2020年に台風が上陸しなかったこともあり、ここのところ水不足が続いている台湾だが、半導体の製造に大量の水を必要とするTSMCが専門業者を手配して、23日より自社ファブに給水車で水の搬入を開始したと複数の台湾メディアが伝えている。
台湾当局は、2021年も6月の梅雨の時期までまとまった雨量が見込めないとして、広範囲で給水制限を実施。2月25日からは、工業用水の大口使用者に対する給水制限を従来の7%から11%へと引き上げており、今回の動きは、こうした制限を受けてのものと思われる。すでにTSMCのほか、UMCやVISといったファウンドリ各社も23日より給水車での水の搬入を開始している模様である。
TSMCの本社・事業拠点がある新竹市に水を供給する宝山代二水庫(ダム)の貯水率は2月25日前後で14%程度とかなり低くなっているが、今後さらに1桁台まで下がることが予想されている。

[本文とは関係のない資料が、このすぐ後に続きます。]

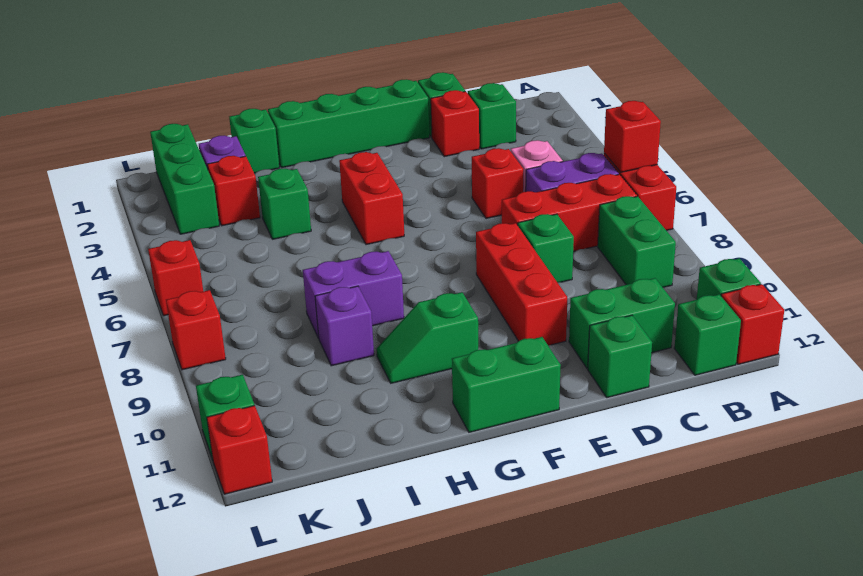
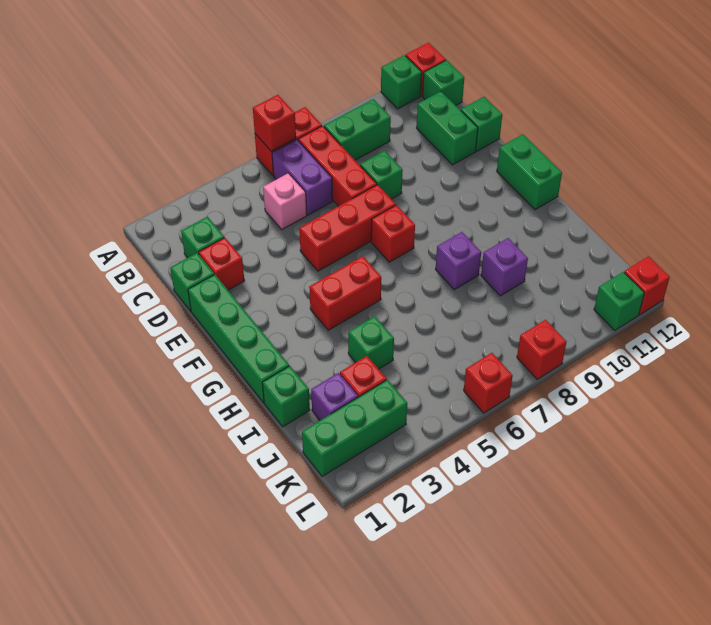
red brick D5 level 1 -> red brick F7 level 1
red brick E8:E10 level 1 -> red brick E5:E7 level 1
green slope G10:H10 level 1 top G -> none
purple brick H8:I8 level 1 -> purple brick H8 level 1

なお、TSMCでは1日あたり15~20万トンの水を消費しているとされているが、給水車1台が運べる水の量はせいぜい20トン程度だという。現在、同社には世界中から生産委託が殺到しており、各ファブともフル稼働状態にあるが、長期的に見て、こうした給水車による水の供給だけで果たして工場の稼働が継続できるのか、危ぶむ声も業界内からは聞こえてきている。